Je ne suis pas spécialiste de l’irrigation. Et c’est bien ça mon problème. Ma formation de jardinier débutant est passée par les livres de jardinage, lesquels ont tous un chapitre qui prône l’économie d’eau. Ce qui fait que la pingrerie en eau s’est durablement imprimée dans mes pratiques, et que je n’ai probablement jamais assez arrosé mon potager.
Il ne faut pas sous-estimer les dégâts que cause le stress hydrique. Un stress faible rend la plante plus susceptible aux attaques. Il n’est donc peut-être pas diagnostiqué comme tel, et au lieu d’y remédier par une optimisation de l’irrigation, on va chercher un traitement (bio ou non bio) qui ne fait finalement que combattre le symptôme. Un stress hydrique important enclenche des mécanismes souvent irréversibles dans le métabolisme de la plante (on a essentiellement des annuelles au potager), en particulier la montée à graines ou la mort programmée. Dans tous les cas, on a un ralentissement marqué de la croissance, et donc de la production de biomasse, dommageable aux rendements du jardinier, mais surtout dommageable pour la vie du sol qui entre en dormance forcée.
Quand je vois l’état de ma terre en fin d’été, le sol est ultra sec en surface et la vie du sol a fui vers les profondeurs insondables. Idéalement, je devrais voir les vers de terre juste sous le paillage — au moins dans mes buttes de légumes. En fait, il faudrait que j’arrive à garder ma terre toute l’année avec le taux d’humidité qui la rend la plus belle : grumeleuse, noire, aérée, grouillante de bestioles comme à la mi-avril.

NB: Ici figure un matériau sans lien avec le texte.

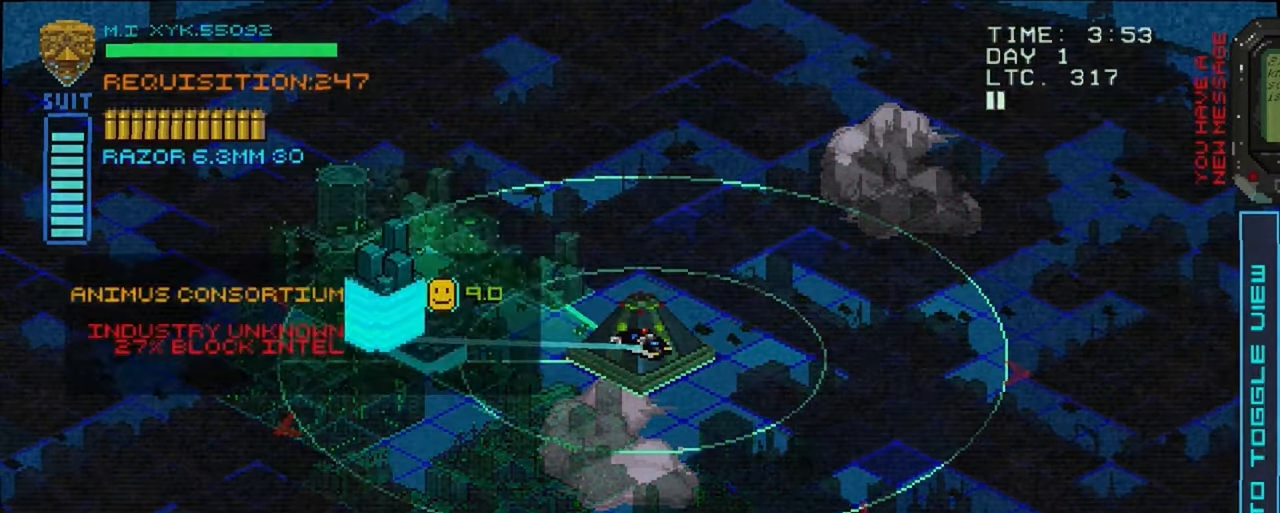
{"dt_ms": 500, "buttons": [], "left_stick": "center", "right_stick": "center"}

Pour ça, il faut de l’eau. Et quoi qu’on en dise, l’eau est encore un bien abondant : même dans une Australie frappée par une sécheresse récurrente, David Holmgren expliquait que les restrictions qui pesaient sur l’eau pour les potagers n’étaient pas forcément gagnantes sur le bilan total. Alors à fortiori en France, et à fortiori en Aveyron. Je ne parle pas d’entretenir la verdoyance d’une pelouse. Je parle simplement de 30 m2 de buttes paillées. Ca m’étonnerait fort que ça finisse par coûter plus d’eau que ce que consomme la maison (chasse d’eau, baignoire, douche, vaisselle).
Cela dit, il est prévu qu’un jour prochain je collecte les eaux des toitures, que j’abolisse le WC à eau et que je récupère les eaux grises (en prenant garde toutefois de ne pas tomber dans le piège d’une installation tellement technique qu’elle coûterait plus cher en euros, en ressources naturelles
et en pollution que toute l’eau qu’elle permettrait d’économiser). En donnant une deuxième chance à l’eau consommée dans la maison, je pourrai me lâcher dans l’usage de l’eau au jardin, sans arrières-pensées pécuniaires ou environnementales.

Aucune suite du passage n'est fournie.